Begin Data provided

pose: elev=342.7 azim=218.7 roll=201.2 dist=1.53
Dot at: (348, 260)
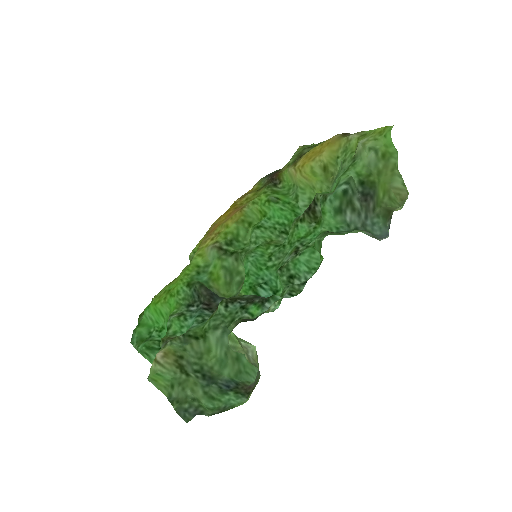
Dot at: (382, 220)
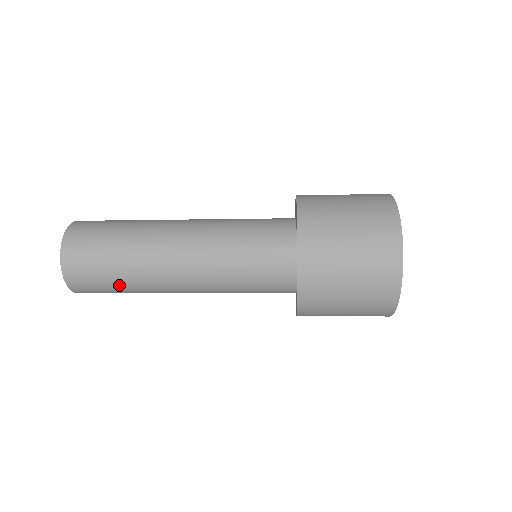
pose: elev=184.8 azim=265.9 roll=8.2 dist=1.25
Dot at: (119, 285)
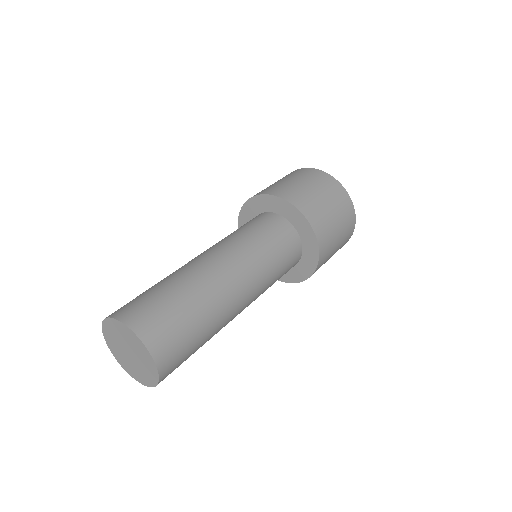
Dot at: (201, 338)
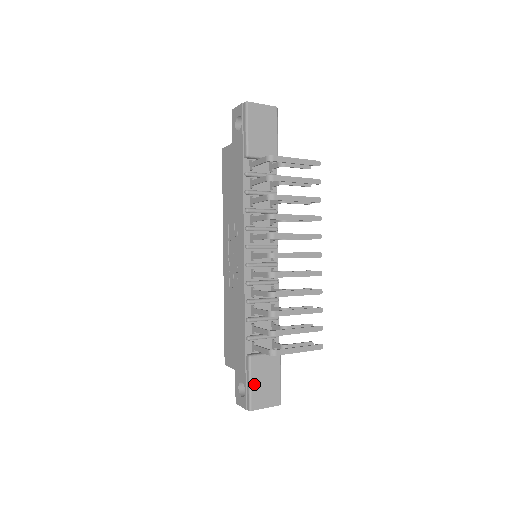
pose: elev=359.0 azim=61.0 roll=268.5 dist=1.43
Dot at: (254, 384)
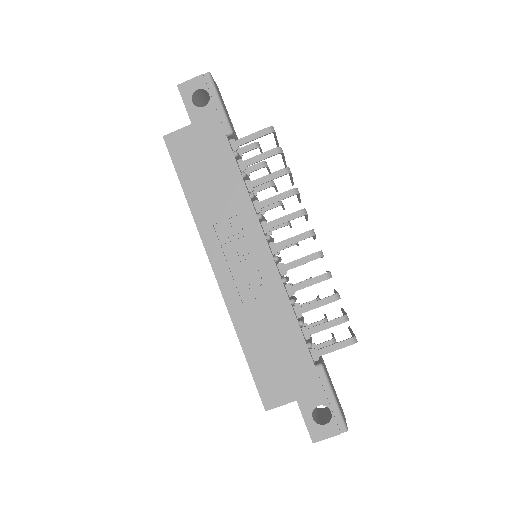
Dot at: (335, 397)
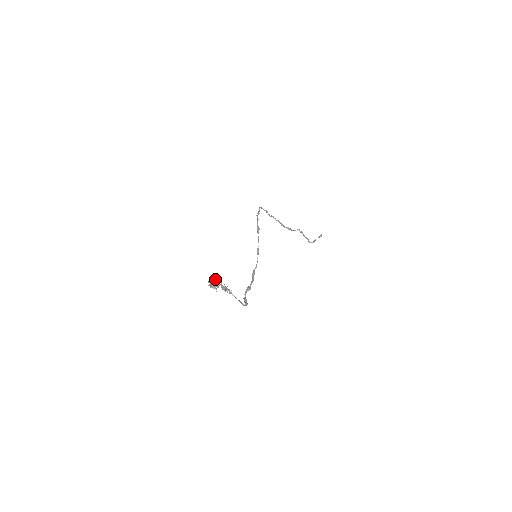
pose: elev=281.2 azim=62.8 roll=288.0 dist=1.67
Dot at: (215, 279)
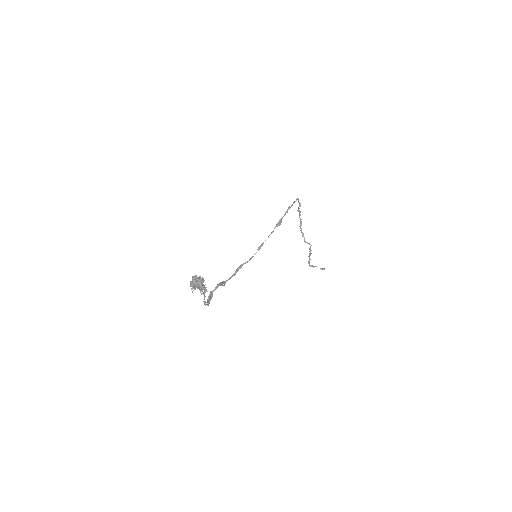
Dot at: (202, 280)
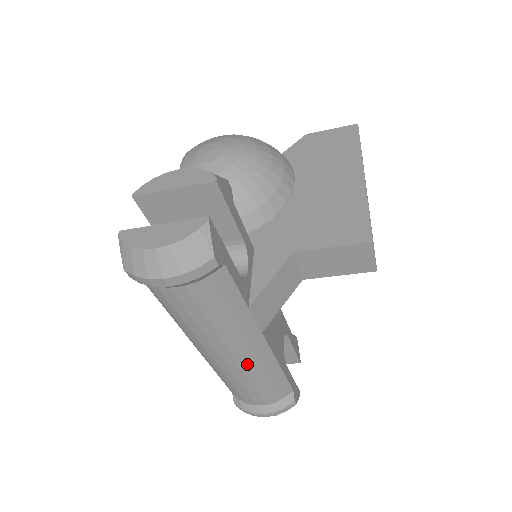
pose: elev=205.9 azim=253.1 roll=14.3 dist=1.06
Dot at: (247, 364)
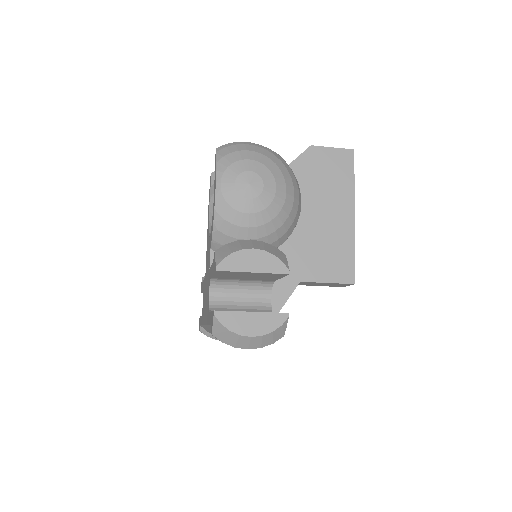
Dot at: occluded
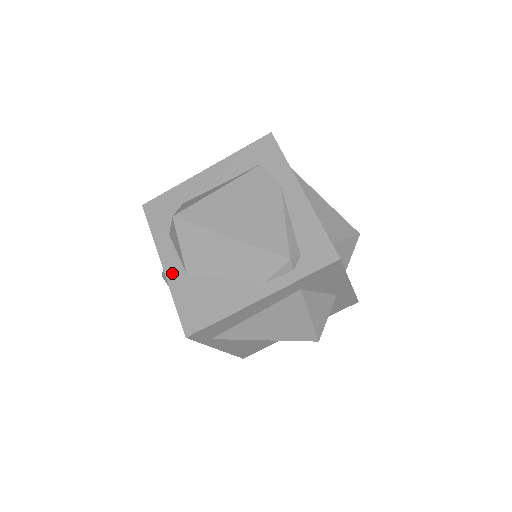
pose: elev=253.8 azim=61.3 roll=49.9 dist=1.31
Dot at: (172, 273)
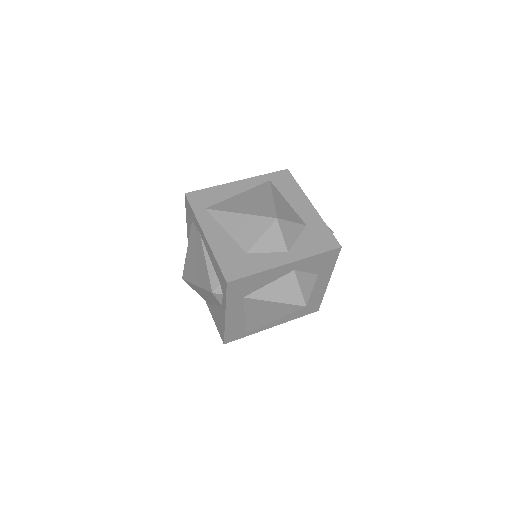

End Data provided

Render all of the data above as a JSON list of strings, with one string per line and blank lines omitted. Leave out the picture lines.

[
  "pose: elev=342.7 azim=218.7 roll=201.2 dist=1.53",
  "Dot at: (348, 260)",
  "Dot at: (382, 220)",
  "pose: elev=184.8 azim=265.9 roll=8.2 dist=1.25",
  "Dot at: (119, 285)",
  "Dot at: (201, 338)",
  "pose: elev=359.0 azim=61.0 roll=268.5 dist=1.43",
  "Dot at: (254, 384)",
  "Dot at: (335, 397)",
  "pose: elev=281.2 azim=62.8 roll=288.0 dist=1.67",
  "Dot at: (215, 279)",
  "Dot at: (202, 280)",
  "pose: elev=205.9 azim=253.1 roll=14.3 dist=1.06",
  "Dot at: (247, 364)",
  "Dot at: occluded",
  "pose: elev=253.8 azim=61.3 roll=49.9 dist=1.31",
  "Dot at: (172, 273)"
]